Unabhängig davon, ob Hummels, Boateng und Müller nun mit Lothar Matthäus zu vergleichen sind, hat Bierhoff natürlich Recht, was die reine Kapazität angeht. Ein Kader ist begrenzt und wenn Spieler A dabei ist, muss Spieler B automatisch draußen bleiben. So durfte Julian Brandt nicht mit zur EM 2016, während Leroy Sane vor der WM 2018 durch das Raster fiel. Die etablierten Granden wie Müller oder Özil waren hingegen – anscheinend leistungsunabhängig – immer gesetzt.

Nun ist es ja bekannt, dass im System Löw oftmals die Etablierung eines Kernteams wichtiger erscheint als die aktuelle Form eines bestimmten Spielers. Für den derzeit dienstältesten Bundestrainer weltweit muss sich stets ein bestimmtes Mannschaftsgefüge herausbilden, damit die berühmten „Automatismen“ sitzen und der Erfolg maximiert wird.

Sympathien werden nicht durch Gegentore verspielt

Was jedoch, wenn dieser Erfolg ausbleibt? So geschehen bei der WM 2018 und in einigen – mehr oder weniger bedeutsamen – Spielen seither. Dann wackelt dieses Mannschaftsprinzip naturgemäß und die Forderung nach den derzeit formstarken Alt-Internationalen wird stärker.

Diese Tatsache sollte jedoch nicht verwechselt werden mit der Frage nach den Sympathien.
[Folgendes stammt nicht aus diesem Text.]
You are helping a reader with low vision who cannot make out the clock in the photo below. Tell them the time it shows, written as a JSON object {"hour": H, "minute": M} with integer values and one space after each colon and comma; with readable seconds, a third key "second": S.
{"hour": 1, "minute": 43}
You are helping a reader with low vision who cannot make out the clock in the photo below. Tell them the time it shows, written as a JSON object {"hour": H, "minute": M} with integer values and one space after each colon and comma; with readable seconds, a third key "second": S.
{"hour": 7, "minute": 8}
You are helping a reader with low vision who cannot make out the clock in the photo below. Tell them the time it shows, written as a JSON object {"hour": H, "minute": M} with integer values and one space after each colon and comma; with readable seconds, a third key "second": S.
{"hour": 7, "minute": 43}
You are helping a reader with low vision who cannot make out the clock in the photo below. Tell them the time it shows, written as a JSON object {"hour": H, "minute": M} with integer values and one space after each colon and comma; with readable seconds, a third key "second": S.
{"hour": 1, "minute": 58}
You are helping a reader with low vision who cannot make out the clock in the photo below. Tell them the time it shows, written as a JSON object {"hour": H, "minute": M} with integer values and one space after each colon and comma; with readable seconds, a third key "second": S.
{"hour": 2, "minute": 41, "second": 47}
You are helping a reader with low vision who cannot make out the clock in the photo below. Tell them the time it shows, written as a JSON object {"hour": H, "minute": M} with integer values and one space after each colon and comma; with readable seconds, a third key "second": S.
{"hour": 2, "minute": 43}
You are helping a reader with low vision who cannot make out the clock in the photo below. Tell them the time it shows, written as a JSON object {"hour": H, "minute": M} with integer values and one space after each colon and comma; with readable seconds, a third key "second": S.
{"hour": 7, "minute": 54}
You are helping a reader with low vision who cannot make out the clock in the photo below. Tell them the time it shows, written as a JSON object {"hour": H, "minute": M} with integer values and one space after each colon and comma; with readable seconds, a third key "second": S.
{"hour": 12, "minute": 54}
Die deutsche Defensive wirkt derzeit anfällig, doch das tat sie auch schon 2018 mit dem Abwehr-Duo Hummels/Boateng. Sympathien verspielte „Die Mannschaft“ nicht durch Gegentore, sondern durch fehlende Fannähe, Marketing-Overload, einen Mannequin-haften Bundestrainer, zu hohe Ticketpreise und Spieler, die wahlweise eher durch den „Loser“-Jubel aus Fortnite oder durch gigantische Pelzmäntel auffielen als durch fußballerisches Engagement. Da können die Medien auch nicht viel ausrichten.